Following our discussions of fascism in Italy and Spain, Fascism: A Slate Academy arrives at an eastern example: Romania, where the movements of the 1920s and 1930s were particularly bloody, mystical, and anti-Semitic. We turn to Radu Ioanid, historian and archivist at the United States Holocaust Memorial Museum and author of The Sword of the Archangel: Fascist Ideology in Romania, to try to understand the difference.
We arrive at the fascism that looms above all others: Germany’s National Socialism. We talk to Yale historian Timothy Snyder, author of Black Earth: The Holocaust as History and Warning, about the ideological underpinnings of the Nazis’ particular brand of fascism.

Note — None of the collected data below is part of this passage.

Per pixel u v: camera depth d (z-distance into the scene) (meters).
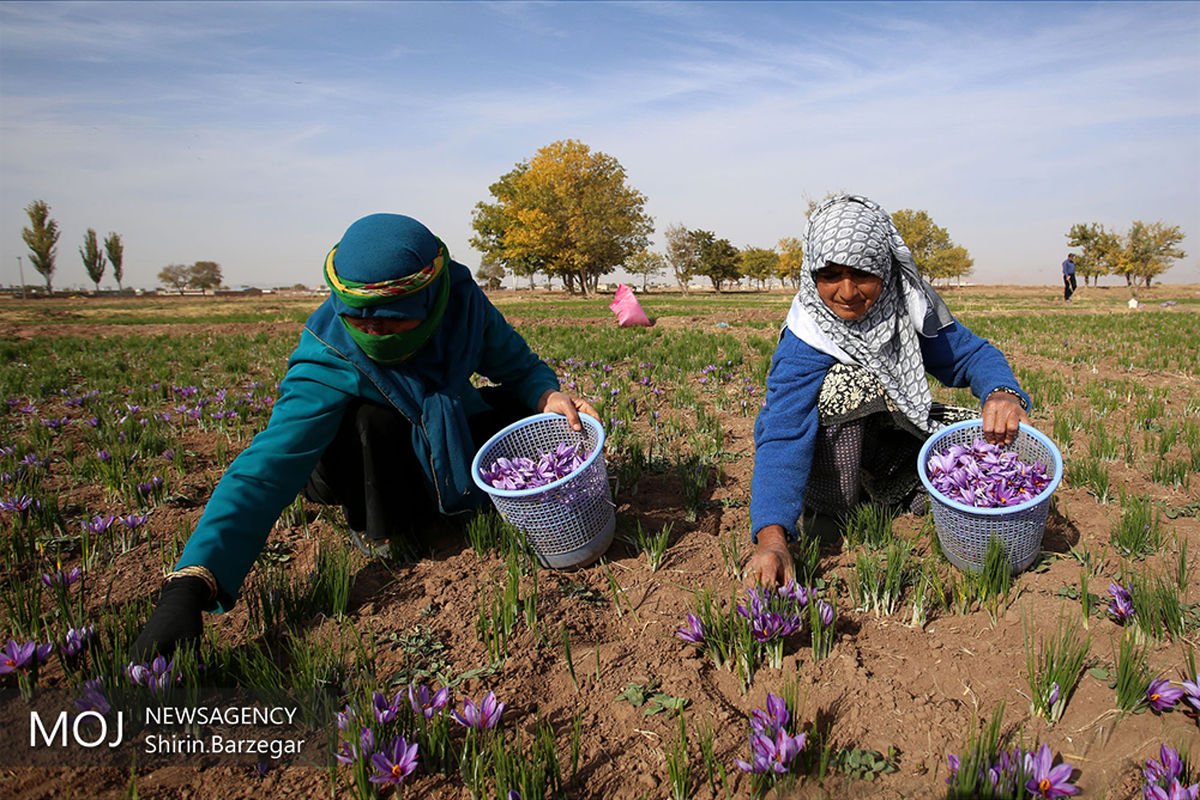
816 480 3.25
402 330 2.89
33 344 15.49
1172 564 2.94
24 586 3.09
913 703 2.18
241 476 2.62
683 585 2.98
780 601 2.46
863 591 2.71
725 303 34.78
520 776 1.86
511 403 3.68
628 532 3.52
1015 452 2.93
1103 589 2.74
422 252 2.87
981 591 2.64
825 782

In our fifth installment, we look at the small, but significant, smattering of fascist movements that took root in the United States and the mother country in the time before World War II. We interview Nancy MacLean, historian at Duke University and author of Behind the Mask of Chivalry: The Making of the Second Ku Klux Klan, to find out more about fascism’s hold on the American mind in the 1920s and 1930s.
In this final episode, we pull together all of the histories we’ve read, and try to determine how much we can, or can’t, use history’s example to understand what’s happening today. NYU historian Ruth Ben-Ghiat, an expert in Fascist Italy and our guest for our first episode, rejoins us, to help sort through comparisons and implications.